Urteil des Europäischen Gerichtshofs: Mörder und Vergewaltiger dürfen nicht abgeschoben werden
Justitia: Schutzpatronin von eingewanderten Schwerverbrechern

Mit einer skandalösen Entscheidung sorgt der Europäische Gerichtshof erneut für Aufsehen. Mit Urteil vom heutigen Tag entschieden die Richter, dass der Status als „Flüchtling“ selbst bei schwersten Straftaten wie Mord oder Vergewaltigung vor einer Abschiebung schützt.

von David Bendels

Die offenbar völlig irre gewordenen Richter in Luxemburg haben als letzte und höchste rechtliche EU-Instanz entschieden: Auch straffällig gewordene Flüchtlinge dürfen unter Umständen nicht abgeschoben werden. Der Entzug oder die Verweigerung des Asylrechts nach EU-Recht beeinträchtige grundsätzlich nicht den Anspruch auf Schutz durch die Genfer Flüchtlingskonvention und die EU-Grundrechte, urteilte der Europäische Gerichtshof (EuGH) am Dienstag in Luxemburg.
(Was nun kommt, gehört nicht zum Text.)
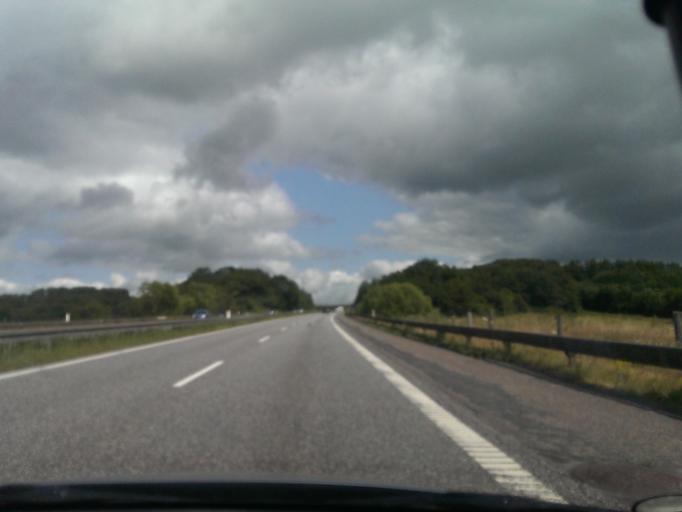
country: DK
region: North Denmark
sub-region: Mariagerfjord Kommune
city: Hobro
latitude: 56.6183
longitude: 9.7340
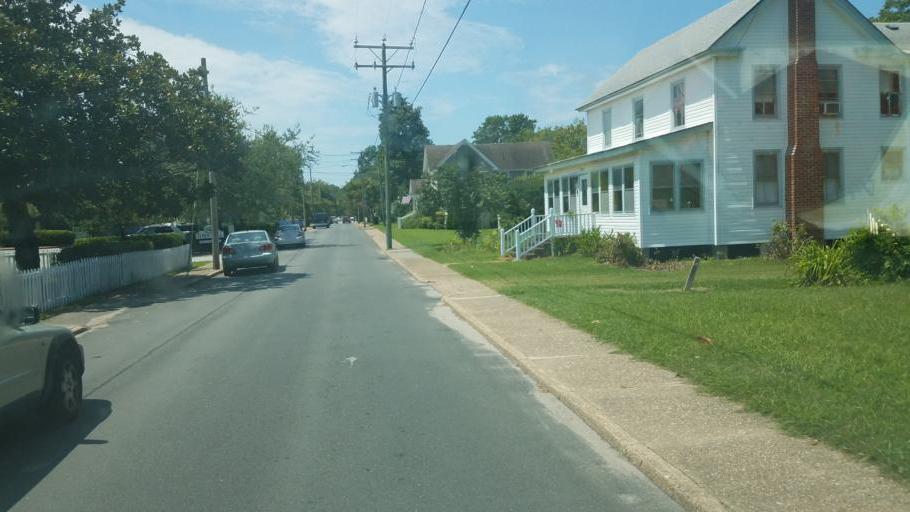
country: US
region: North Carolina
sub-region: Dare County
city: Manteo
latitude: 35.9094
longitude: -75.6739
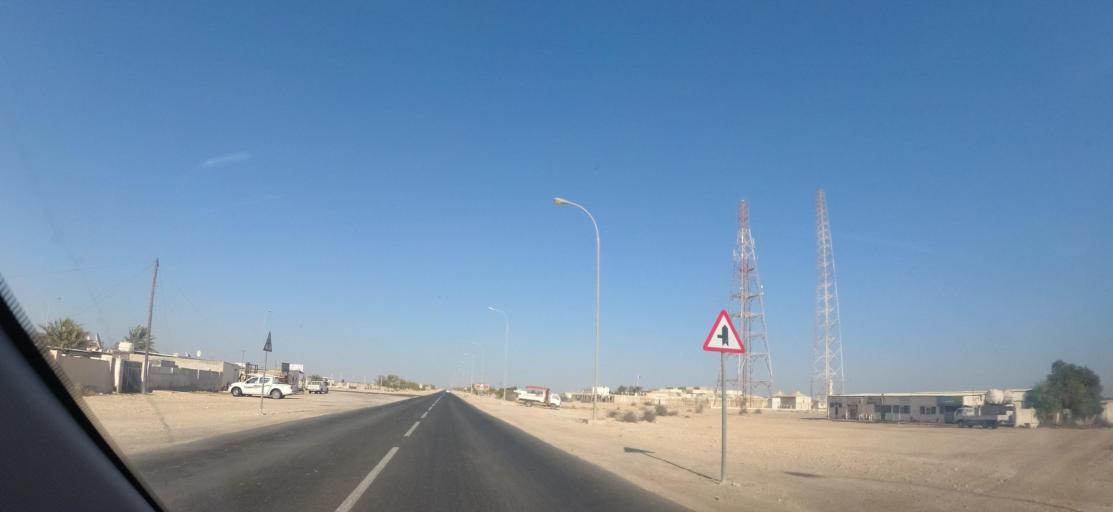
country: QA
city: Al Ghuwayriyah
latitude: 25.8287
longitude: 51.2483
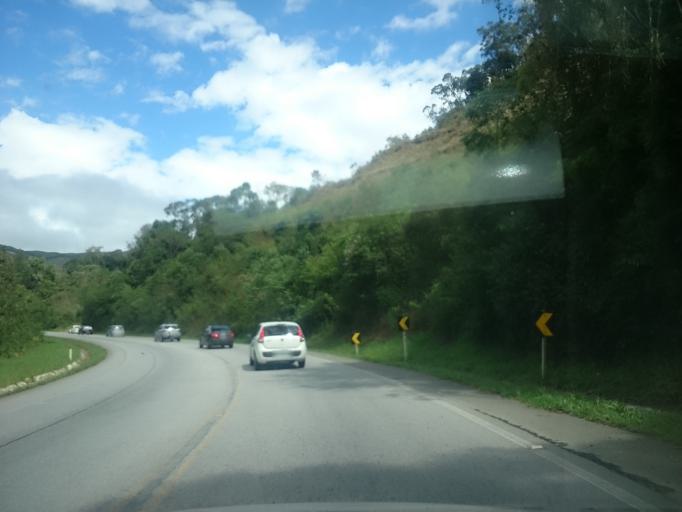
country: BR
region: Santa Catarina
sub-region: Anitapolis
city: Anitapolis
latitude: -27.6644
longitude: -49.2058
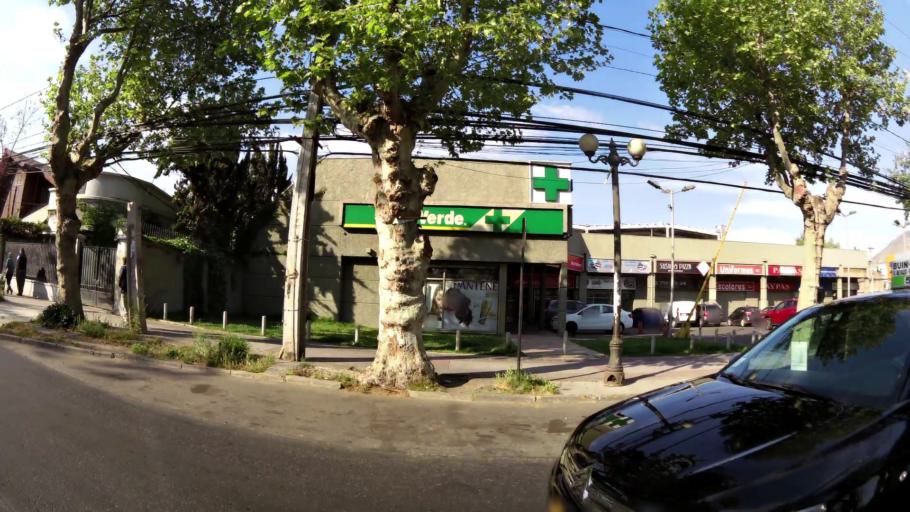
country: CL
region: Santiago Metropolitan
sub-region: Provincia de Maipo
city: San Bernardo
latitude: -33.5901
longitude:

Hintergrund sind Klagen dreier Asylbewerber, denen Belgien beziehungsweise Tschechien die Anerkennung verwehrten, nachdem sie dort wegen besonders schwerer Straftaten verurteilt worden waren. Der EuGH sollte klären, ob der Entzug des sogenannten Flüchtlingsstatus mit dem Genfer Flüchtlingsabkommen und den Grundrechten der Europäischen Union vereinbar ist.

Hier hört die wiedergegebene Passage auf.